At the beginning of his career, he wrote a large number of stories modeled after historical events or classical fiction, the stylistic genius of which won him high praise. These are the ones that continue to be read today as classics. Akutagawa was unrivaled for his fine-grained depiction of psychology and for his aphoristic wit. For a time he even became the darling of his age. Then, beginning around 1922, came his middle period, in which we see a degree of stagnation and confusion. Doubts began to plague him: was it all right for him to go on writing transcriptions of historical pieces, supernatural tales divorced from reality, and witty anecdotes one after another? And in fact such critiques began to arise in literary circles. An image began to take shape of Akutagawa’s works as defined by o
ne fellow author: they “seemed to be toying with life with a pair of silver tweezers.” Another called him “a writer who can’t write without props.”12 Nor were these views entirely unwarranted. A certain lofty detachment clung to Akutagawa’s writings as though they were looking at the world from a set distance through a pane of glass, and such a posture naturally invited negative criticisms from the literary world. Akutagawa’s early works had nothing whatever to do with the task we see being performed in Sōseki’s novels, which do remain loftily detached even as they descend to earth and, with great acumen, depict the hearts of the human beings who live there.

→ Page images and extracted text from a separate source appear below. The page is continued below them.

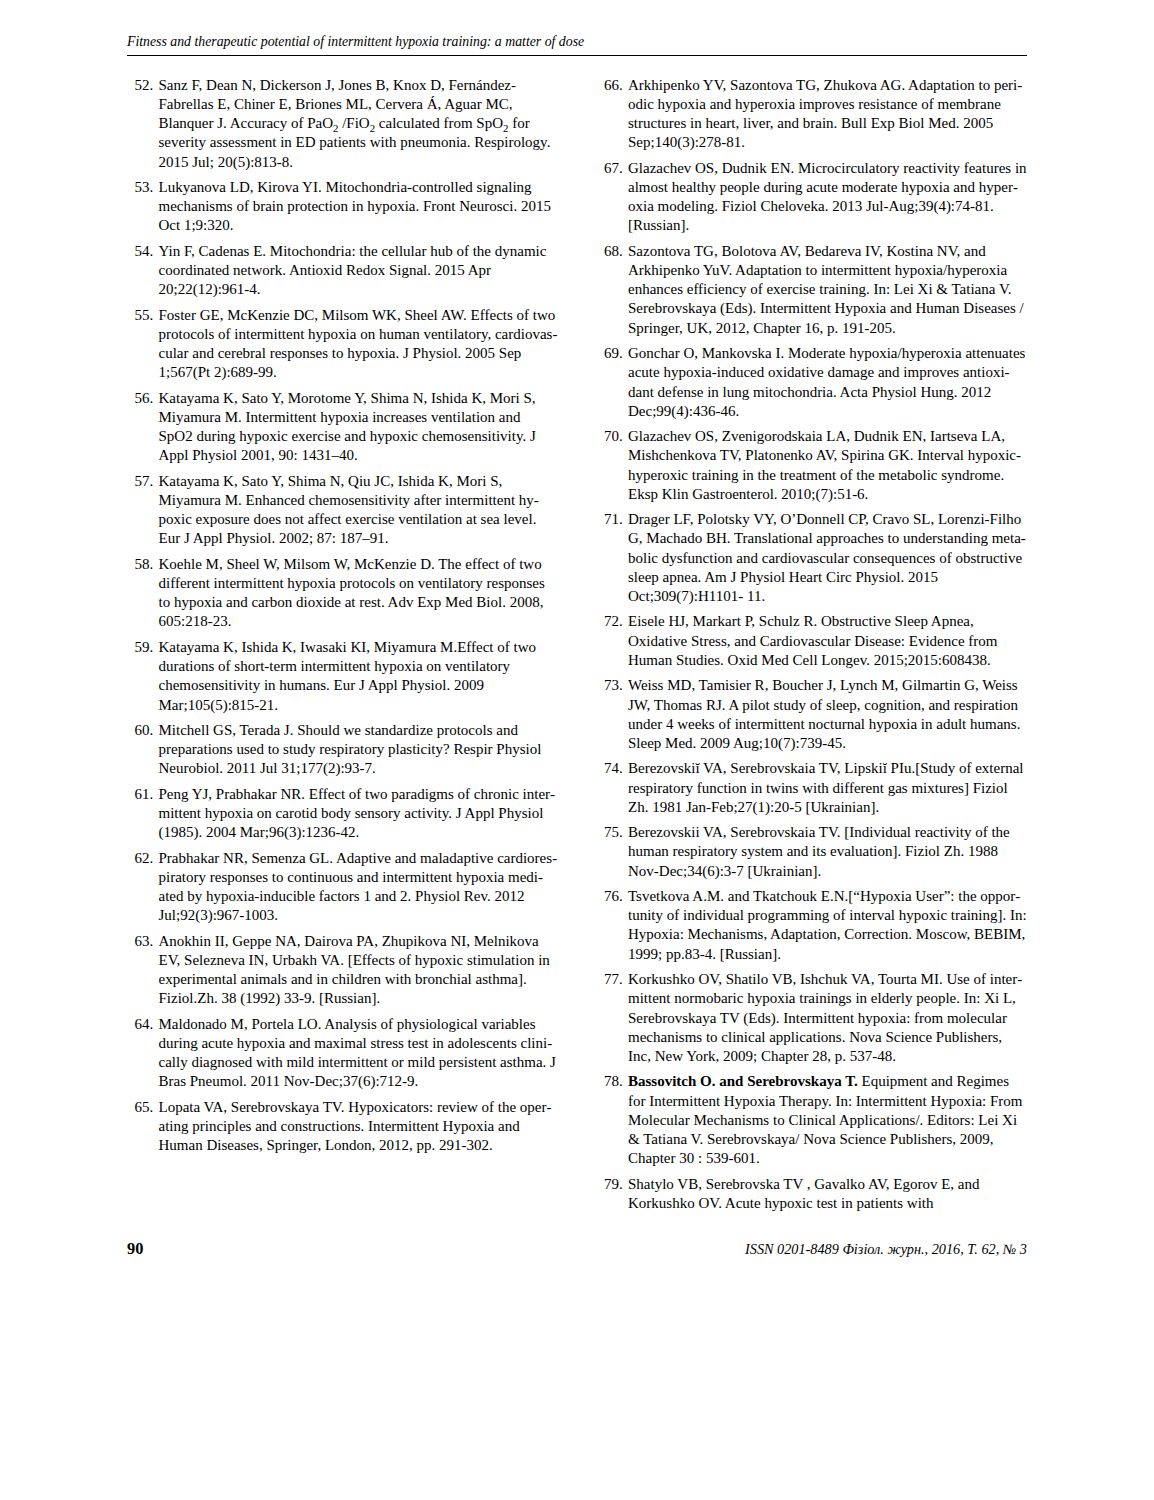Fitness and therapeutic potential of intermittent hypoxia training: a matter of dose
52. Sanz F, Dean N, Dickerson J, Jones B, Knox D, Fernández-Fabrellas E, Chiner E, Briones ML, Cervera Á, Aguar MC, Blanquer J. Accuracy of PaO2 /FiO2 calculated from SpO2 for severity assessment in ED patients with pneumonia. Respirology. 2015 Jul; 20(5):813-8.
53. Lukyanova LD, Kirova YI. Mitochondria-controlled signaling mechanisms of brain protection in hypoxia. Front Neurosci. 2015 Oct 1;9:320.
54. Yin F, Cadenas E. Mitochondria: the cellular hub of the dynamic coordinated network. Antioxid Redox Signal. 2015 Apr 20;22(12):961-4.
55. Foster GE, McKenzie DC, Milsom WK, Sheel AW. Effects of two protocols of intermittent hypoxia on human ventilatory, cardiovascular and cerebral responses to hypoxia. J Physiol. 2005 Sep 1;567(Pt 2):689-99.
56. Katayama K, Sato Y, Morotome Y, Shima N, Ishida K, Mori S, Miyamura M. Intermittent hypoxia increases ventilation and SpO2 during hypoxic exercise and hypoxic chemosensitivity. J Appl Physiol 2001, 90: 1431–40.
57. Katayama K, Sato Y, Shima N, Qiu JC, Ishida K, Mori S, Miyamura M. Enhanced chemosensitivity after intermittent hypoxic exposure does not affect exercise ventilation at sea level. Eur J Appl Physiol. 2002; 87: 187–91.
58. Koehle M, Sheel W, Milsom W, McKenzie D. The effect of two different intermittent hypoxia protocols on ventilatory responses to hypoxia and carbon dioxide at rest. Adv Exp Med Biol. 2008, 605:218-23.
59. Katayama K, Ishida K, Iwasaki KI, Miyamura M.Effect of two durations of short-term intermittent hypoxia on ventilatory chemosensitivity in humans. Eur J Appl Physiol. 2009 Mar;105(5):815-21.
60. Mitchell GS, Terada J. Should we standardize protocols and preparations used to study respiratory plasticity? Respir Physiol Neurobiol. 2011 Jul 31;177(2):93-7.
61. Peng YJ, Prabhakar NR. Effect of two paradigms of chronic intermittent hypoxia on carotid body sensory activity. J Appl Physiol (1985). 2004 Mar;96(3):1236-42.
62. Prabhakar NR, Semenza GL. Adaptive and maladaptive cardiorespiratory responses to continuous and intermittent hypoxia mediated by hypoxia-inducible factors 1 and 2. Physiol Rev. 2012 Jul;92(3):967-1003.
63. Anokhin II, Geppe NA, Dairova PA, Zhupikova NI, Melnikova EV, Selezneva IN, Urbakh VA. [Effects of hypoxic stimulation in experimental animals and in children with bronchial asthma]. Fiziol.Zh. 38 (1992) 33-9. [Russian].
64. Maldonado M, Portela LO. Analysis of physiological variables during acute hypoxia and maximal stress test in adolescents clinically diagnosed with mild intermittent or mild persistent asthma. J Bras Pneumol. 2011 Nov-Dec;37(6):712-9.
65. Lopata VA, Serebrovskaya TV. Hypoxicators: review of the operating principles and constructions. Intermittent Hypoxia and Human Diseases, Springer, London, 2012, pp. 291-302.
66. Arkhipenko YV, Sazontova TG, Zhukova AG. Adaptation to periodic hypoxia and hyperoxia improves resistance of membrane structures in heart, liver, and brain. Bull Exp Biol Med. 2005 Sep;140(3):278-81.
67. Glazachev OS, Dudnik EN. Microcirculatory reactivity features in almost healthy people during acute moderate hypoxia and hyperoxia modeling. Fiziol Cheloveka. 2013 Jul-Aug;39(4):74-81. [Russian].
68. Sazontova TG, Bolotova AV, Bedareva IV, Kostina NV, and Arkhipenko YuV. Adaptation to intermittent hypoxia/hyperoxia enhances efficiency of exercise training. In: Lei Xi & Tatiana V. Serebrovskaya (Eds). Intermittent Hypoxia and Human Diseases / Springer, UK, 2012, Chapter 16, p. 191-205.
69. Gonchar O, Mankovska I. Moderate hypoxia/hyperoxia attenuates acute hypoxia-induced oxidative damage and improves antioxidant defense in lung mitochondria. Acta Physiol Hung. 2012 Dec;99(4):436-46.
70. Glazachev OS, Zvenigorodskaia LA, Dudnik EN, Iartseva LA, Mishchenkova TV, Platonenko AV, Spirina GK. Interval hypoxic-hyperoxic training in the treatment of the metabolic syndrome. Eksp Klin Gastroenterol. 2010;(7):51-6.
71. Drager LF, Polotsky VY, O’Donnell CP, Cravo SL, Lorenzi-Filho G, Machado BH. Translational approaches to understanding metabolic dysfunction and cardiovascular consequences of obstructive sleep apnea. Am J Physiol Heart Circ Physiol. 2015 Oct;309(7):H1101- 11.
72. Eisele HJ, Markart P, Schulz R. Obstructive Sleep Apnea, Oxidative Stress, and Cardiovascular Disease: Evidence from Human Studies. Oxid Med Cell Longev. 2015;2015:608438.
73. Weiss MD, Tamisier R, Boucher J, Lynch M, Gilmartin G, Weiss JW, Thomas RJ. A pilot study of sleep, cognition, and respiration under 4 weeks of intermittent nocturnal hypoxia in adult humans. Sleep Med. 2009 Aug;10(7):739-45.
74. Berezovskiĭ VA, Serebrovskaia TV, Lipskiĭ PIu.[Study of external respiratory function in twins with different gas mixtures] Fiziol Zh. 1981 Jan-Feb;27(1):20-5 [Ukrainian].
75. Berezovskii VA, Serebrovskaia TV. [Individual reactivity of the human respiratory system and its evaluation]. Fiziol Zh. 1988 Nov-Dec;34(6):3-7 [Ukrainian].
76. Tsvetkova A.M. and Tkatchouk E.N.[“Hypoxia User”: the opportunity of individual programming of interval hypoxic training]. In: Hypoxia: Mechanisms, Adaptation, Correction. Moscow, BEBIM, 1999; pp.83-4. [Russian].
77. Korkushko OV, Shatilo VB, Ishchuk VA, Tourta MI. Use of intermittent normobaric hypoxia trainings in elderly people. In: Xi L, Serebrovskaya TV (Eds). Intermittent hypoxia: from molecular mechanisms to clinical applications. Nova Science Publishers, Inc, New York, 2009; Chapter 28, p. 537-48.
78. Bassovitch O. and Serebrovskaya T. Equipment and Regimes for Intermittent Hypoxia Therapy. In: Intermittent Hypoxia: From Molecular Mechanisms to Clinical Applications/. Editors: Lei Xi & Tatiana V. Serebrovskaya/ Nova Science Publishers, 2009, Chapter 30 : 539-601.
79. Shatylo VB, Serebrovska TV , Gavalko AV, Egorov E, and Korkushko OV. Acute hypoxic test in patients with
90 ISSN 0201-8489 Фізіол. журн., 2016, Т. 62, № 3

Of course, Akutagawa might conceivably have reacted to such self-doubt and external criticism with defiance, insisting that these were the unique qualities of his writing, whether we like them or not (indeed, no one before him or after him has been able to write as he did). But where this might have been the reaction of a mediocre talent, it was not an available option for Akutagawa, who had been recognized as—and paid the respect due—an author of the first rank. As a writer on the very front line of literature, he was fully awake to the problems of his age and reacted to them with a sense of responsibility and of mission. For better or worse, then, he was a star, one of the chosen. A gallant admission of defeat, a silent withdrawal, a relinquishment of the place he had won: these were not among the life choices he could make. He had to remain where he was: on the front line. And to do so, he would have to clear a new, more ambitious path. This was no easy task for him, however: he never seemed to find that single thing that he absolutely had to write about.